A verb appearing as rea or raita in notes on The Rivers and Beacon-hills of Gondor from 1967-69, with glosses “make network or lace” and “catch in a net” as derivatives of the root √RAY “net, knit, contrive network or lace; involve in a network, enlace” (VT42/11). In a draft of this etymology appearing in Late Notes on Verb Structure (LVS) from 1969, the verb was simply glossed “to net” and the root was glossed “net; knit (contrive a network); catch, involve (in a net)”, while the verb’s present form †rea was marked as archaic beside modern[?] ráya, along with a strong past raine (PE22/159).
Neo-Quenya: For purposes of Neo-Quenya I would use the easier-to-conjugate verb form raita with strong-past raine and (modernized) present raitea, and would assume rea was archaic. Compare its homonym raita- “smile” which has a half-strong past reante “smiled” (PE17/182).
A verb for “smile” in notes probably from the late 1950s, base the root √RAY of similar meaning and having a half-strong past reante (PE17/182). It was connected to the name Gilraen.

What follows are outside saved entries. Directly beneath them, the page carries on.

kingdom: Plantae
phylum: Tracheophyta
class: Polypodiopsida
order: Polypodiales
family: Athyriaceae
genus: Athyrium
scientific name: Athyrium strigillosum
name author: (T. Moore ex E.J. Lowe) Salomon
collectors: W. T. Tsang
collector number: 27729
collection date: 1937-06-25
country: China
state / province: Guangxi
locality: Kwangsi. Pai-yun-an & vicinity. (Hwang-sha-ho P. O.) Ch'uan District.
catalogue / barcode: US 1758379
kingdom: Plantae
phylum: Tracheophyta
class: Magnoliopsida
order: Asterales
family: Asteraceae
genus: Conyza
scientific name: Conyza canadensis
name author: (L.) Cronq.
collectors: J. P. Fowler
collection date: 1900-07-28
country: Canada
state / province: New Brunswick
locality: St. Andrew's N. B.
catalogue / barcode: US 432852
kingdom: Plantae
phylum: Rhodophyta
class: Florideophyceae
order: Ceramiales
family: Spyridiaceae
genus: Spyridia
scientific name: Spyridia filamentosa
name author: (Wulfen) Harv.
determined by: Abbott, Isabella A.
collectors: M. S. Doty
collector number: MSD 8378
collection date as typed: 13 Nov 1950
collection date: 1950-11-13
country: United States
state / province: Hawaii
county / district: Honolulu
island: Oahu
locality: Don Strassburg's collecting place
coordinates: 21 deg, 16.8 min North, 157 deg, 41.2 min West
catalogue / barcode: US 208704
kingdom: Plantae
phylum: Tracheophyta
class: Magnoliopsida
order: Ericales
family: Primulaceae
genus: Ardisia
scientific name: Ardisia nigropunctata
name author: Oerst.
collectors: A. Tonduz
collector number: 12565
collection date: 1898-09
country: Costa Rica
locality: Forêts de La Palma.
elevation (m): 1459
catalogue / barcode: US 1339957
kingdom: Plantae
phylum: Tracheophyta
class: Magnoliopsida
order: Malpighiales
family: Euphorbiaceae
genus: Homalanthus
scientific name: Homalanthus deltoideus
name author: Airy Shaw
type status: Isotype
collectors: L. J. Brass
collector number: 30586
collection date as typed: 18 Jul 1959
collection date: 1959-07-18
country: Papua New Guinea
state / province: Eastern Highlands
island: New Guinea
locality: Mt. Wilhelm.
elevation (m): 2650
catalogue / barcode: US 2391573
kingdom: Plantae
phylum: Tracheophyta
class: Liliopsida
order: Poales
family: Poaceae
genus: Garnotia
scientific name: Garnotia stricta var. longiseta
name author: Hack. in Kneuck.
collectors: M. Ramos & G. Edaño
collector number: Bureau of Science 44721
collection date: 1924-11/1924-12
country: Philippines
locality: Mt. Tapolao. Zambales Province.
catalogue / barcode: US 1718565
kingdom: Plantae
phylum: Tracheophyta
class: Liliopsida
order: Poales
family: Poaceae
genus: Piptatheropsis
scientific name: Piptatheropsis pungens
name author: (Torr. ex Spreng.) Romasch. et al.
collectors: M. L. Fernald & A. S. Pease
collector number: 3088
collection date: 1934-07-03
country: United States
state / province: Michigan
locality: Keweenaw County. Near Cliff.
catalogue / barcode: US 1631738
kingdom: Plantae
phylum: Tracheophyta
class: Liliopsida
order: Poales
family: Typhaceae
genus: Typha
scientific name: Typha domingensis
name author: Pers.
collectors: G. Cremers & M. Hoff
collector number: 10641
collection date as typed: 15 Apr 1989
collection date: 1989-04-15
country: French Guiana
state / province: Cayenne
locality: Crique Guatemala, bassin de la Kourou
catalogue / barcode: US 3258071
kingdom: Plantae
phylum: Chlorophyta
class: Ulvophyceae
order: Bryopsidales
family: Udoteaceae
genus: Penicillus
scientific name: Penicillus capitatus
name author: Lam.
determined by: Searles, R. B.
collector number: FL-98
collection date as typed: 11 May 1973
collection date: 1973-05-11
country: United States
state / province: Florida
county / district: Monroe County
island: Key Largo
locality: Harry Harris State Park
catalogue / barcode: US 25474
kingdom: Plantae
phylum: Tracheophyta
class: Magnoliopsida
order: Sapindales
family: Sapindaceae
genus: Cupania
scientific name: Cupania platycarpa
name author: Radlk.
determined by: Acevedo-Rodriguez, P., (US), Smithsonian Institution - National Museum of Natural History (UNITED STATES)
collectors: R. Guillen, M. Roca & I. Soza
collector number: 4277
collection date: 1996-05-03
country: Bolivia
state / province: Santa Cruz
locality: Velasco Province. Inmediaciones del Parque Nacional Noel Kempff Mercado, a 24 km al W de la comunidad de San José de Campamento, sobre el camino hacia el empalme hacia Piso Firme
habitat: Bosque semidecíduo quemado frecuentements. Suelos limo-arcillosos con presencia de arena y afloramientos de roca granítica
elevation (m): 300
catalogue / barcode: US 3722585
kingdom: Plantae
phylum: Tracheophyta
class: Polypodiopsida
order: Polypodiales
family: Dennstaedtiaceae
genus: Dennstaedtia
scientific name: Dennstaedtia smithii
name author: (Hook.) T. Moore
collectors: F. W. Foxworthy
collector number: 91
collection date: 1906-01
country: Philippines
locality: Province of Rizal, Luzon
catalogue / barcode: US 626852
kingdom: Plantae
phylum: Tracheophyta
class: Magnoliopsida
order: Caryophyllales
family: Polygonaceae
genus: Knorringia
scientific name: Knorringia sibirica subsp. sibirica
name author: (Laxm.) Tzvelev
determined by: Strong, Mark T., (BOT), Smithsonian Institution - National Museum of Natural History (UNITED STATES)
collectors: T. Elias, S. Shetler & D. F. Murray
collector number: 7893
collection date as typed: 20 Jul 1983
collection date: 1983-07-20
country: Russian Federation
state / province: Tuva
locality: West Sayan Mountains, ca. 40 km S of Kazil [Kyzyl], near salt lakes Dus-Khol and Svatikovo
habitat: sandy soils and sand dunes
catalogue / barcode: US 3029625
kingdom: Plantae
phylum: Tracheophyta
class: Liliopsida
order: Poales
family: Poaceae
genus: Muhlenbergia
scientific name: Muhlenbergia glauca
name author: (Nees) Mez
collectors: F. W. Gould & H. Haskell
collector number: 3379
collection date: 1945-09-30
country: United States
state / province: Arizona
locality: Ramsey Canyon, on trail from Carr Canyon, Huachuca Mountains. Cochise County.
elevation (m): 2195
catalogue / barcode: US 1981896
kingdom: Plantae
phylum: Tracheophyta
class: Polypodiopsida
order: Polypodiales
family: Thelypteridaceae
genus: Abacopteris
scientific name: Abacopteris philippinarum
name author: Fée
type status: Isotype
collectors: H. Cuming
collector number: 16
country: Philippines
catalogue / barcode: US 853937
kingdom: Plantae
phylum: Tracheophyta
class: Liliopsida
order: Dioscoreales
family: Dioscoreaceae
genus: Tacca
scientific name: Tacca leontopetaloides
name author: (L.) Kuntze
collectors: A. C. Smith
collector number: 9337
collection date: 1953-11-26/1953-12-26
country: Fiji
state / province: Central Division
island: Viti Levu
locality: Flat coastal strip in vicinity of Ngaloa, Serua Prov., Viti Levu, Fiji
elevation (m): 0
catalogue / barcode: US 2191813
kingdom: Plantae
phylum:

Conceptual Development: In notes from the late 1960s Gilraen was still connected to √RAY, but the root’s gloss was changed to “net, knit”, and the verb raita- was translated “make network or lace; catch in a net” (VT42/11-12).
Neo-Quenya: Very likely these two meanings for the verb were not compatible in Tolkien’s mind. However, since we have no better words for “smile”, I would retain raita- “smile” for purpose of Neo-Quenya as a homonym of raita- “net or lace” with distinct past forms: half-strong reante “smiled” vs. strong raine “netted, laced, made net/lace”.